During my 20 years at Paulson Bott Press, Pam Paulson and I worked with about 45 artists, about 20 percent of whom have been artists in residence at some point at the Headlands Center for the Arts in the Marin Headlands. Founded in 1982, this international nonprofit arts center has been supporting a wide variety of artists in their creative process for nearly 40 years.
I believe our first Headlands encounter was in 1998, when Heather Tunis, then the development director of the Headlands Center, asked Pam and me to collaborate with the artist Margaret Kilgallen to create a gift print to raise money for the organization. (You can read more about that experience here: Remembering Margaret Kilgallen). I first met sharon maidenberg, who was executive director for Headlands Center from 2010 to 2020 at a fund raiser for the Headlands. sharon’s warmth, energy and enthusiasm for the organization was captivating.

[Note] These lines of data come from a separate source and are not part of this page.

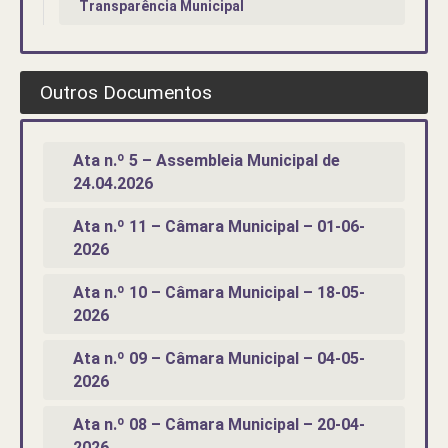
Transparência Municipal
Outros Documentos
Ata n.º 5 – Assembleia Municipal de
24.04.2026
Ata n.º 11 – Câmara Municipal – 01-06-
2026
Ata n.º 10 – Câmara Municipal – 18-05-
2026
Ata n.º 09 – Câmara Municipal – 04-05-
2026
Ata n.º 08 – Câmara Municipal – 20-04-
2026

Shortly before her departure to take on the position of executive director of the Contemporary Austin in Texas, I caught up with her to chat about her experiences at the Headlands Center.
RB: How did you wind up at Headlands Center for the Arts?
maidenberg: I can’t say that it was intentional. I was a young nonprofit arts administrator at Yerba Buena Center for the Arts in the mid-2000s. A friend of a friend was on one of the Headlands Center’s volunteer committees and asked if I would volunteer. After a couple of years, the then-executive director hired me as associate director. At the time, the staff was still quite small. In 2009, I stepped in as acting director, which I did for a year. We completed a full master plan to focus on the future of the organization. Then the board of directors asked me to become executive director.
RB: What was it like to move in to the executive director’s house at the Headlands Center?
sm: It was an adventure. It was just my partner and me and our dog. Before then, I’d had quite a commute—we were living in Bernal Heights in San Francisco. We thought living in a national park would be temporary. It’s one of the houses originally built in the early 1900s to serve as officers’ quarters for Fort Barry. The artists live in them when they are in residence. They’re quite beautiful. And there is a sublime, slightly eerie, but also magical energy to living here, which is part of the experience.
RB: What are some of your favorite things you’ve experienced here?
sm: Hands down, it’s the people. I feel very fortunate to have been able to run such a mission-focused program. The idea that we can support artists directly with very few strings attached feels like a gift to me. It’s been very gratifying to give artists the things they need—money, space, time, community, food. A vast number of artists have come through—about 1,600—and the organization will be 40 years old soon.
RB: Tell me more about the Thematic Residency Program that you created for Headlands.
sm: Inspired by our artist-in-residence program, we asked ourselves, what would it look like if we curated a group of artists, thinkers, writers, policymakers, educators, and other experts who are interested in a similar topic or theme and gathered them here at the same time? We bring artists with strong and valuable opinions on certain topics into a room with people who are working in those sectors to consider a particular issue together for about a week. The ultimate goal of the program is to create a deeper understanding and valuing of the role that artists play in society.
RB: In your new role as executive director of the Contemporary Austin, do you think you’ll be collaborating with some of the artists you’ve known from the Headlands Center?
sm: I hope so. The other thing that’s attractive to me about Austin is that, like the Bay Area, it has a certain flavor, a DNA that is pretty identifiable. So how does an organization reflect the DNA of its region? I’m looking forward to seeing how the Contemporary Austin can move toward becoming much more of a local and regional beacon. The organization has two discrete properties, a downtown museum and a beautiful, large-scale sculpture park that people love in the same way that people love the Marin Headlands. I’m excited to see how we can bring art and open space together in ways that people connect with.
RB: With the coronavirus pandemic, what does the future look like for nonprofit arts organizations?
sm: It’s very clear that nonprofit arts organizations will have to make some tough choices, because philanthropy is not going to work in the way we hoped it would, at least not in the near future. I think a lot of arts organizations now are thinking about survival: what do we look like after this? And given the anti-racism conversation, what is an arts organization’s responsibility to show up in alignment with its values? There is an opportunity to really rethink what relevance looks like.